* [MATERIAL SUPPLIED]:
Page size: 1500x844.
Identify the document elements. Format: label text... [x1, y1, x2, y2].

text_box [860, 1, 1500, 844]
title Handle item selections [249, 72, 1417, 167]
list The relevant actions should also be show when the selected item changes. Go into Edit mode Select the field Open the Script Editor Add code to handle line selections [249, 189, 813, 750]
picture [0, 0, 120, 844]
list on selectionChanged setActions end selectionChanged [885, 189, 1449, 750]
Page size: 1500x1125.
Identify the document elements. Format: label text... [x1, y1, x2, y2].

--

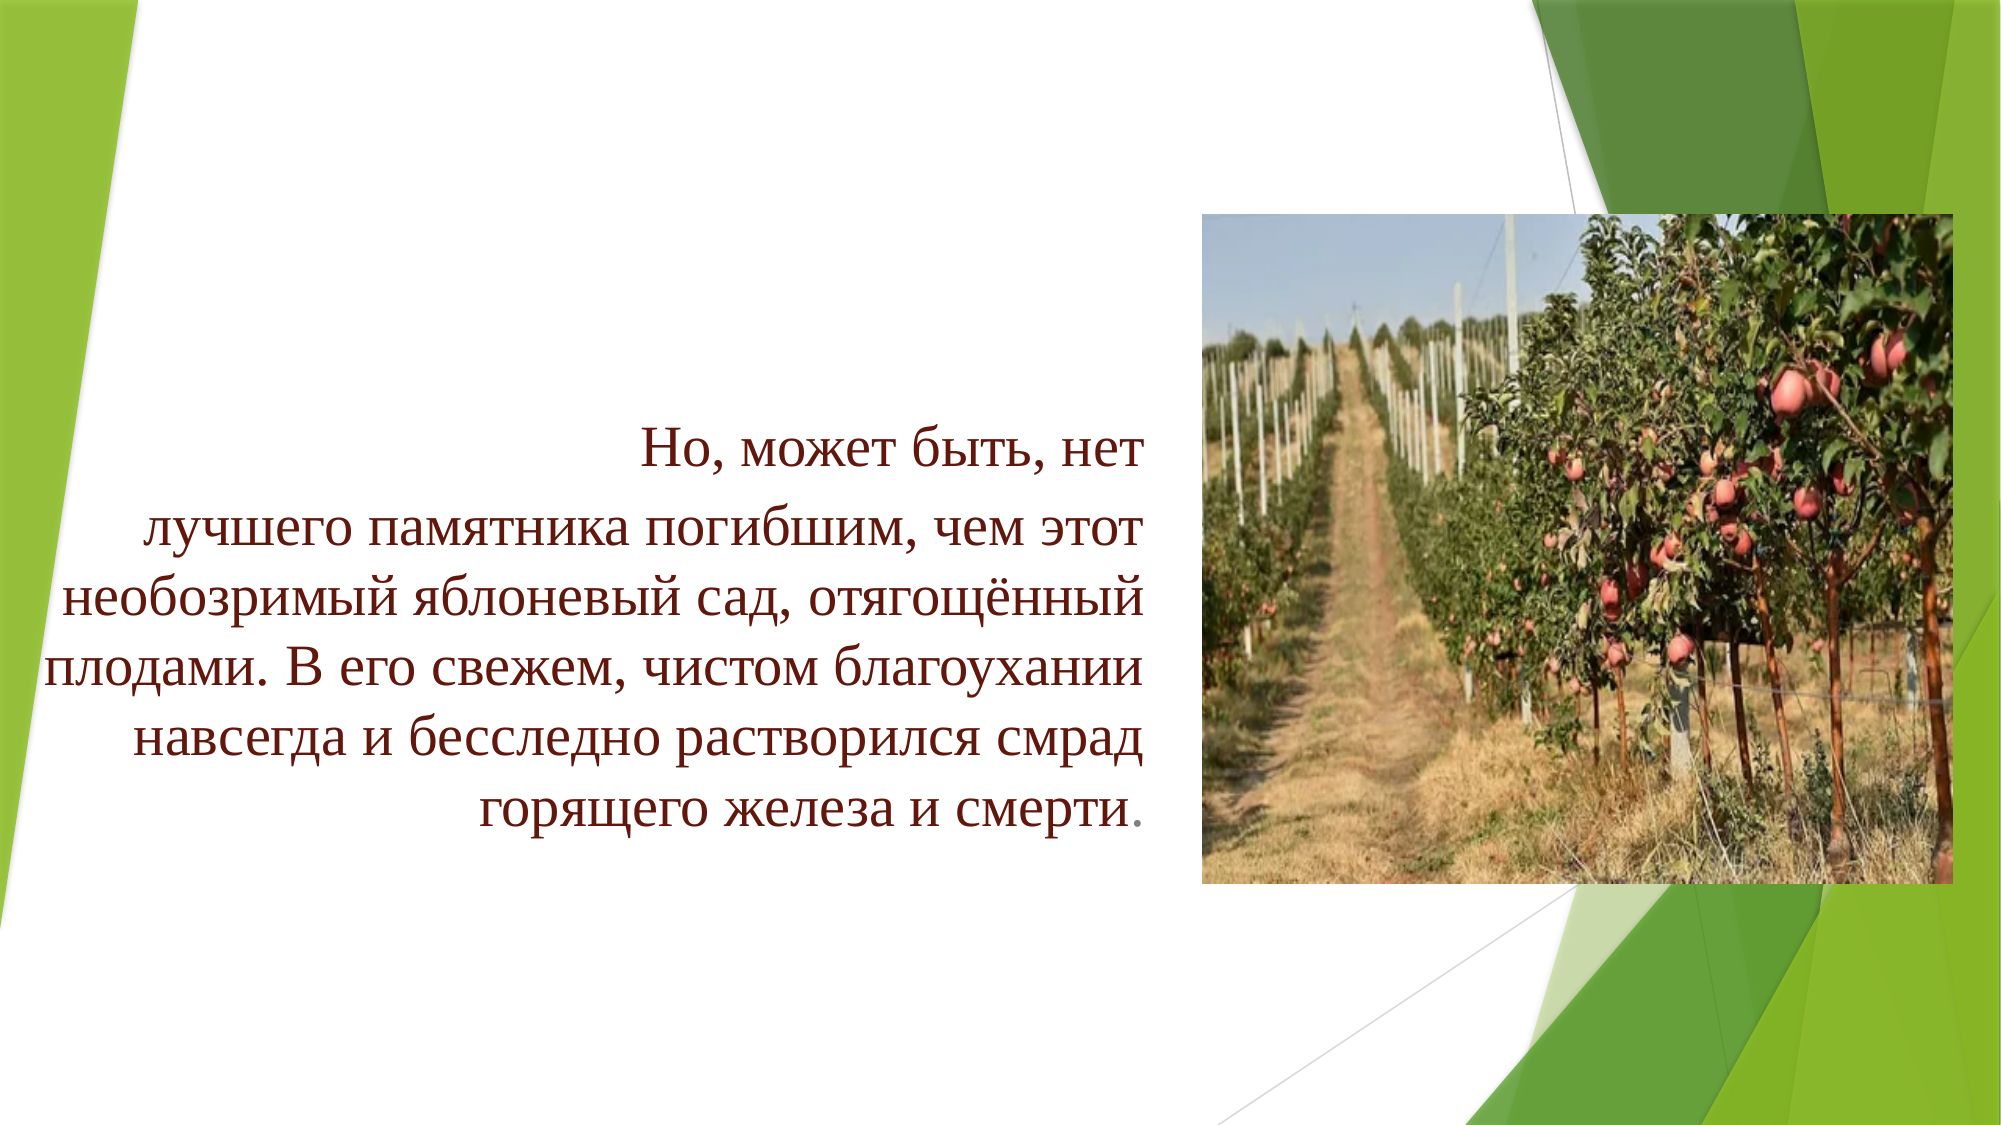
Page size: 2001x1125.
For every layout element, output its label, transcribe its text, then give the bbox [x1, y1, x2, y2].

* [WHAT IS NEEDED]: In the listing above, the lines from the one containing "Page size: 2001x1125." through the one containing "For every layout" must be set down exactly, with no other lines.

* [RESULT OF THE EXERCISE]:
Page size: 2001x1125.
For every layout element, output its label, transcribe its text, then give the bbox [x1, y1, x2, y2].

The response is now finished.